YOUR ASSIGNMENT — The reply should be a single number: the count of lines below that contain the word "Sherwood".

*** THE DATA Section Begins ***

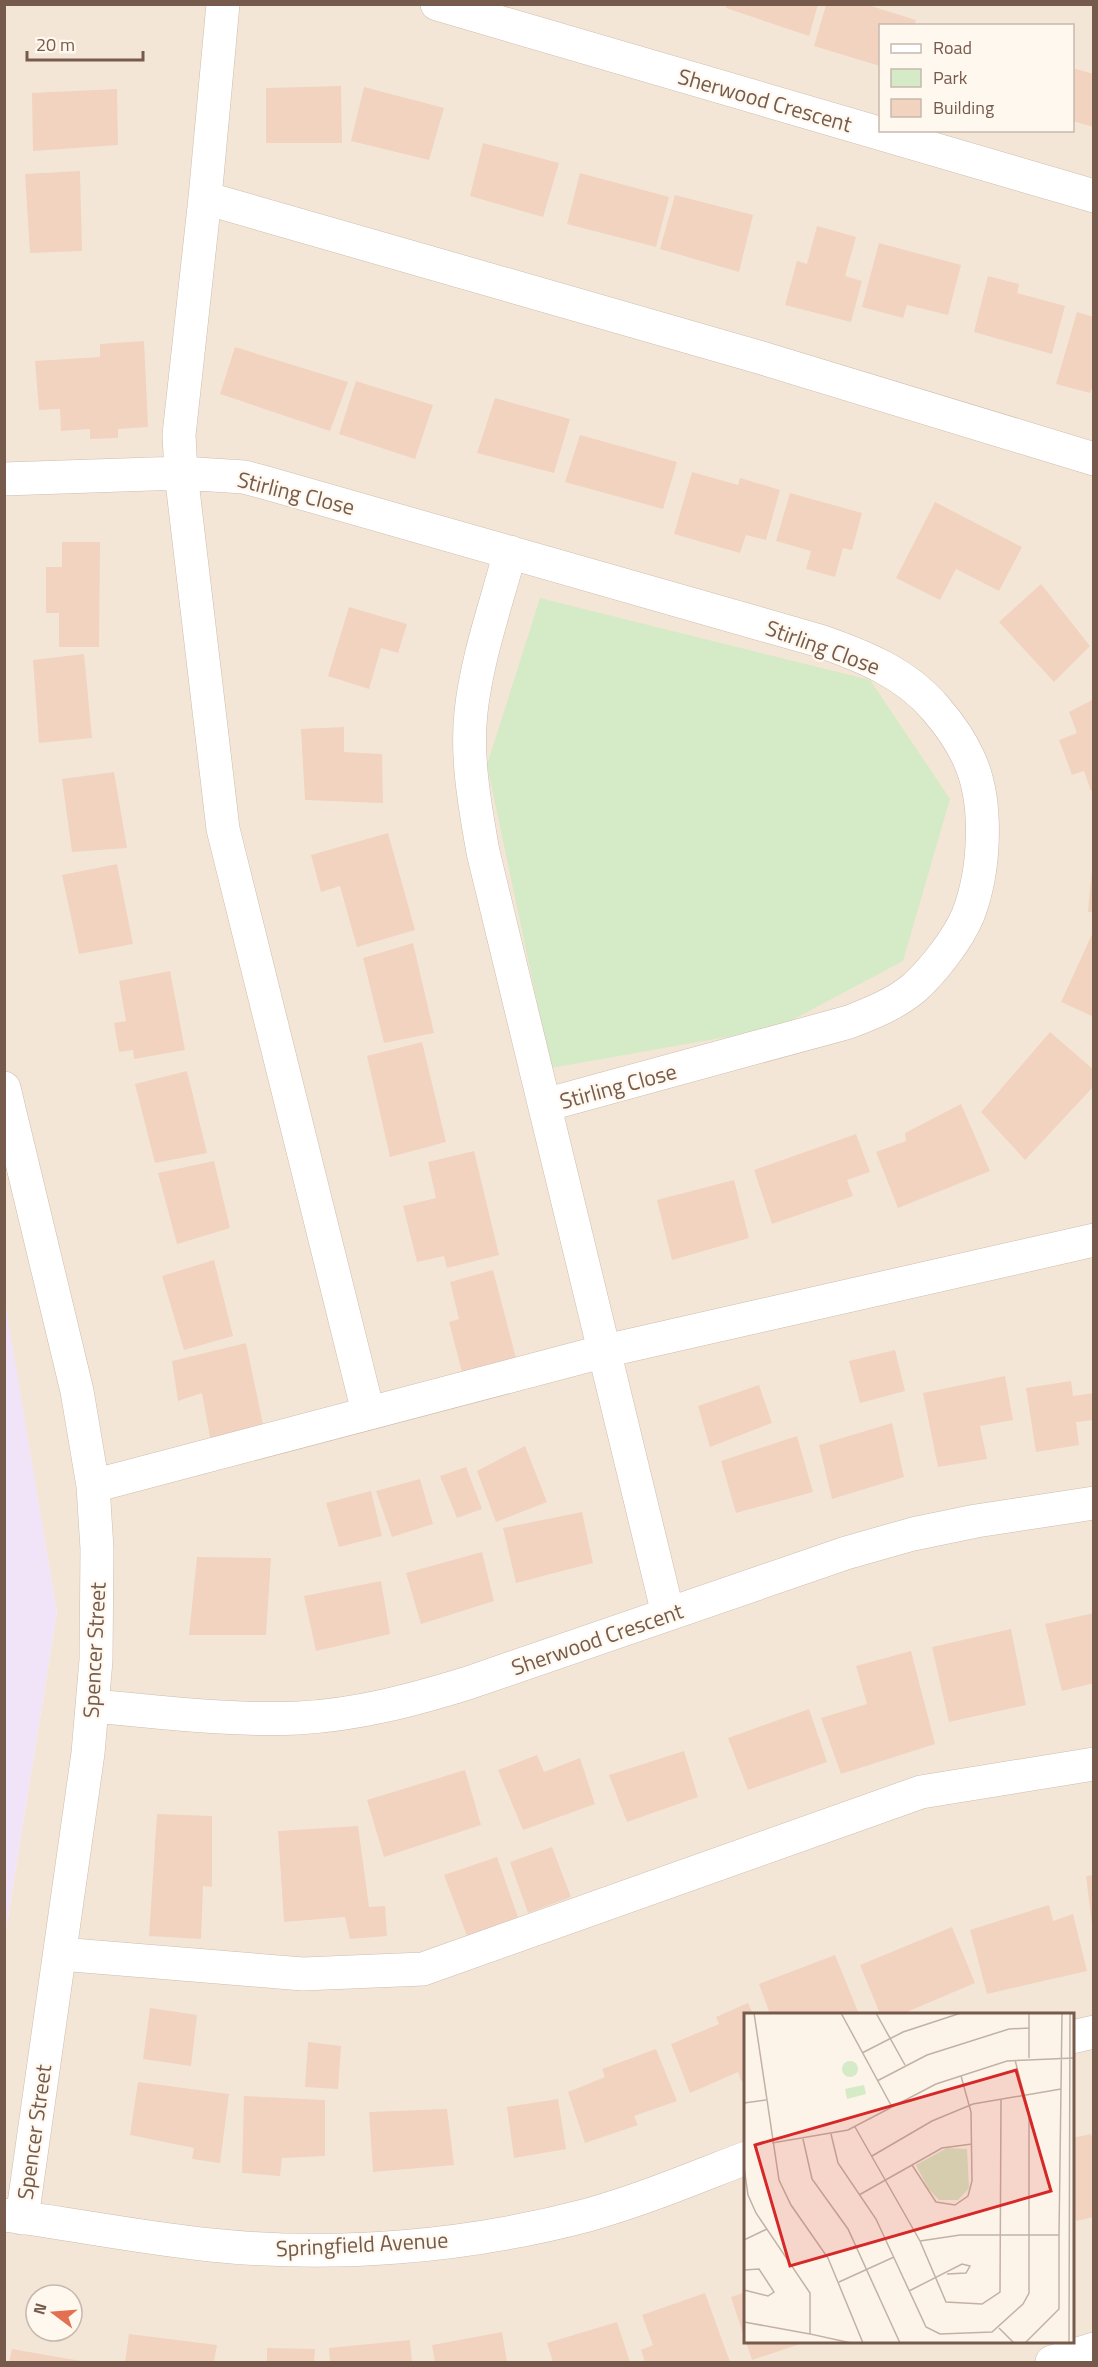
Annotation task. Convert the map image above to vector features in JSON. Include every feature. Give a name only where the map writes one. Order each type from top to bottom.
[{"type":"street","points":[[223,4],[206,198],[179,435],[181,473],[223,830],[368,1412]]},
{"type":"street","name":"Sherwood Crescent","points":[[437,4],[1094,196]]},
{"type":"street","points":[[206,198],[762,358],[1094,459]]},
{"type":"street","name":"Stirling Close","points":[[4,479],[181,473],[244,477],[820,641],[881,665],[935,707],[954,732],[970,760],[980,798],[982,839],[978,881],[968,916],[945,954],[914,988],[884,1008],[849,1022],[545,1105]]},
{"type":"street","name":"Stirling Close","points":[[510,552],[475,686],[471,714],[471,779],[483,852],[668,1614]]},
{"type":"street","name":"Spencer Street","points":[[4,1088],[9,1128],[68,1347],[86,1436],[93,1486],[98,1602],[93,1706],[60,1954],[13,2217]]},
{"type":"street","points":[[93,1486],[605,1351],[1094,1240]]},
{"type":"street","name":"Sherwood Crescent","points":[[93,1706],[259,1718],[299,1718],[351,1713],[411,1701],[846,1553],[913,1534],[976,1521],[1094,1503]]},
{"type":"street","points":[[60,1954],[303,1974],[423,1969],[921,1792],[1094,1764]]},
{"type":"street","points":[[1074,2037],[1094,2032]]},
{"type":"street","name":"Springfield Avenue","points":[[13,2217],[211,2245],[284,2249],[392,2247],[492,2235],[588,2215],[638,2199],[744,2159]]},
{"type":"street","points":[[1052,2362],[1094,2349]]},
{"type":"shaded area","points":[[5,5],[1093,5],[1093,2362],[5,2362],[5,1936],[57,1612],[4,1302]]},
{"type":"shaded area","points":[[4,1302],[57,1612],[5,1936]]},
{"type":"green space","points":[[540,598],[870,680],[950,799],[903,961],[777,1028],[551,1068],[487,765]]},
{"type":"building","points":[[727,4],[818,4],[809,36],[726,8]]},
{"type":"building","points":[[826,5],[868,5],[916,20],[915,24],[879,24],[879,66],[814,46]]},
{"type":"building","points":[[1074,69],[1094,74],[1094,127],[1074,122]]},
{"type":"building","points":[[341,86],[342,143],[266,143],[266,88]]},
{"type":"building","points":[[364,87],[444,108],[429,160],[351,141]]},
{"type":"building","points":[[117,89],[118,145],[33,151],[32,93]]},
{"type":"building","points":[[483,143],[559,163],[543,217],[470,196]]},
{"type":"building","points":[[80,171],[82,251],[30,253],[25,174]]},
{"type":"building","points":[[580,173],[669,197],[656,247],[567,224]]},
{"type":"building","points":[[675,195],[753,215],[739,272],[660,249]]},
{"type":"building","points":[[817,226],[856,237],[845,276],[862,281],[851,322],[785,305],[797,261],[807,264]]},
{"type":"building","points":[[879,243],[961,265],[948,315],[907,305],[903,318],[862,307]]},
{"type":"building","points":[[988,276],[1019,284],[1017,293],[1065,306],[1052,354],[974,332]]},
{"type":"building","points":[[1077,312],[1094,317],[1094,383],[1090,393],[1056,384]]},
{"type":"building","points":[[144,341],[148,427],[118,429],[118,438],[90,439],[90,429],[61,431],[60,409],[39,410],[35,361],[100,357],[100,344]]},
{"type":"building","points":[[235,347],[348,382],[330,431],[220,394]]},
{"type":"building","points":[[356,381],[433,405],[415,459],[339,434]]},
{"type":"building","points":[[495,398],[570,419],[554,473],[477,453]]},
{"type":"building","points":[[580,435],[677,462],[663,509],[565,482]]},
{"type":"building","points":[[692,472],[738,485],[740,478],[780,490],[766,540],[746,535],[740,553],[674,534]]},
{"type":"building","points":[[790,493],[862,513],[852,550],[843,548],[835,577],[806,569],[811,551],[776,541]]},
{"type":"building","points":[[935,502],[1022,547],[999,591],[956,569],[940,600],[896,578]]},
{"type":"building","points":[[62,542],[100,542],[99,647],[59,647],[59,613],[46,613],[46,567],[62,567]]},
{"type":"building","points":[[1041,584],[1090,646],[1054,682],[999,622]]},
{"type":"building","points":[[349,607],[407,624],[398,653],[381,648],[369,689],[328,676]]},
{"type":"building","points":[[84,654],[92,738],[39,743],[33,660]]},
{"type":"building","points":[[1094,699],[1094,790],[1091,791],[1084,771],[1072,775],[1059,740],[1077,733],[1069,712]]},
{"type":"building","points":[[344,727],[344,752],[382,754],[383,803],[305,800],[301,729]]},
{"type":"building","points":[[114,772],[127,848],[72,852],[62,779]]},
{"type":"building","points":[[388,833],[415,930],[357,947],[340,886],[321,892],[311,855]]},
{"type":"building","points":[[117,864],[133,944],[79,954],[62,875]]},
{"type":"building","points":[[1092,869],[1094,869],[1094,912],[1088,912]]},
{"type":"building","points":[[1094,930],[1094,1017],[1061,1002]]},
{"type":"building","points":[[413,943],[434,1033],[384,1043],[363,958]]},
{"type":"building","points":[[170,971],[185,1050],[134,1059],[133,1050],[119,1052],[114,1023],[126,1021],[119,981]]},
{"type":"building","points":[[1050,1032],[1094,1070],[1094,1086],[1025,1160],[981,1112]]},
{"type":"building","points":[[422,1042],[446,1142],[390,1157],[367,1056]]},
{"type":"building","points":[[187,1071],[207,1153],[155,1163],[135,1084]]},
{"type":"building","points":[[961,1104],[990,1171],[898,1208],[876,1152],[906,1141],[905,1133]]},
{"type":"building","points":[[856,1134],[870,1172],[847,1180],[853,1196],[772,1224],[754,1170]]},
{"type":"building","points":[[474,1151],[499,1255],[447,1268],[444,1256],[417,1262],[403,1206],[436,1198],[428,1162]]},
{"type":"building","points":[[214,1161],[230,1228],[177,1244],[158,1173]]},
{"type":"building","points":[[734,1180],[749,1238],[672,1260],[657,1200]]},
{"type":"building","points":[[214,1260],[233,1336],[184,1350],[162,1276]]},
{"type":"building","points":[[493,1270],[516,1358],[462,1372],[449,1322],[459,1319],[450,1282]]},
{"type":"building","points":[[246,1343],[265,1434],[212,1448],[202,1393],[178,1401],[172,1361]]},
{"type":"building","points":[[895,1350],[905,1391],[860,1403],[849,1361]]},
{"type":"building","points":[[1005,1376],[1013,1420],[980,1426],[987,1459],[938,1467],[923,1393]]},
{"type":"building","points":[[1071,1381],[1073,1396],[1094,1393],[1094,1420],[1076,1422],[1079,1445],[1036,1452],[1026,1388]]},
{"type":"building","points":[[759,1385],[772,1423],[710,1447],[698,1406]]},
{"type":"building","points":[[892,1423],[904,1477],[832,1499],[819,1445]]},
{"type":"building","points":[[797,1436],[813,1492],[736,1513],[721,1461]]},
{"type":"building","points":[[525,1446],[547,1502],[496,1522],[477,1471]]},
{"type":"building","points":[[466,1467],[482,1509],[457,1518],[440,1476]]},
{"type":"building","points":[[420,1479],[433,1524],[392,1537],[376,1491]]},
{"type":"building","points":[[371,1491],[382,1536],[339,1547],[326,1503]]},
{"type":"building","points":[[582,1512],[593,1563],[516,1583],[503,1528]]},
{"type":"building","points":[[482,1552],[494,1601],[421,1624],[406,1573]]},
{"type":"building","points":[[197,1557],[271,1558],[266,1635],[189,1635]]},
{"type":"building","points":[[381,1581],[390,1634],[316,1651],[304,1596]]},
{"type":"building","points":[[1094,1613],[1094,1683],[1062,1691],[1045,1624]]},
{"type":"building","points":[[1011,1629],[1026,1705],[949,1722],[932,1647]]},
{"type":"building","points":[[911,1651],[935,1744],[841,1774],[821,1718],[867,1704],[856,1666]]},
{"type":"building","points":[[809,1709],[827,1762],[748,1790],[728,1738]]},
{"type":"building","points":[[684,1751],[698,1797],[627,1822],[609,1775]]},
{"type":"building","points":[[537,1755],[544,1772],[580,1758],[595,1804],[523,1830],[498,1770]]},
{"type":"building","points":[[465,1770],[481,1825],[384,1857],[367,1800]]},
{"type":"building","points":[[157,1814],[212,1816],[212,1887],[203,1886],[201,1939],[149,1936]]},
{"type":"building","points":[[358,1826],[369,1907],[385,1906],[387,1936],[350,1939],[345,1917],[284,1922],[278,1831]]},
{"type":"building","points":[[552,1847],[571,1897],[528,1913],[510,1862]]},
{"type":"building","points":[[497,1857],[518,1917],[467,1936],[444,1875]]},
{"type":"building","points":[[1094,1875],[1094,1925],[1092,1925],[1086,1876]]},
{"type":"building","points":[[1049,1905],[1053,1921],[1073,1914],[1087,1971],[987,1994],[970,1930]]},
{"type":"building","points":[[952,1927],[975,1983],[904,2013],[880,2013],[860,1965]]},
{"type":"building","points":[[835,1955],[859,2013],[770,2013],[759,1984]]},
{"type":"building","points":[[748,2003],[753,2013],[744,2013],[744,2080],[741,2081],[738,2072],[690,2093],[671,2044],[719,2024],[716,2017]]},
{"type":"building","points":[[150,2008],[197,2015],[191,2066],[143,2059]]},
{"type":"building","points":[[308,2042],[341,2046],[338,2089],[305,2087]]},
{"type":"building","points":[[656,2049],[677,2101],[634,2116],[638,2125],[585,2143],[568,2092],[605,2077],[602,2069]]},
{"type":"building","points":[[138,2082],[229,2094],[220,2163],[192,2159],[194,2148],[130,2135]]},
{"type":"building","points":[[244,2096],[325,2100],[325,2156],[282,2158],[280,2176],[242,2173]]},
{"type":"building","points":[[558,2099],[566,2149],[514,2158],[507,2107]]},
{"type":"building","points":[[447,2109],[454,2165],[373,2172],[369,2112]]},
{"type":"building","points":[[1091,2134],[1094,2146],[1094,2217],[1076,2221],[1074,2214],[1074,2138]]},
{"type":"building","points":[[705,2293],[730,2362],[645,2362],[641,2350],[653,2345],[642,2315]]},
{"type":"building","points":[[744,2293],[744,2337],[731,2297]]},
{"type":"building","points":[[617,2322],[630,2362],[553,2362],[547,2343]]},
{"type":"building","points":[[502,2332],[507,2362],[435,2362],[432,2345]]},
{"type":"building","points":[[129,2334],[217,2345],[214,2362],[125,2362]]},
{"type":"building","points":[[410,2340],[412,2362],[330,2362],[329,2348]]},
{"type":"building","points":[[746,2343],[803,2343],[752,2360]]},
{"type":"building","points":[[267,2348],[315,2349],[314,2362],[267,2362]]},
{"type":"building","points":[[12,2349],[81,2361],[81,2362],[9,2362]]}]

*** THE DATA Section Ends ***

EXERCISE ANSWER — 2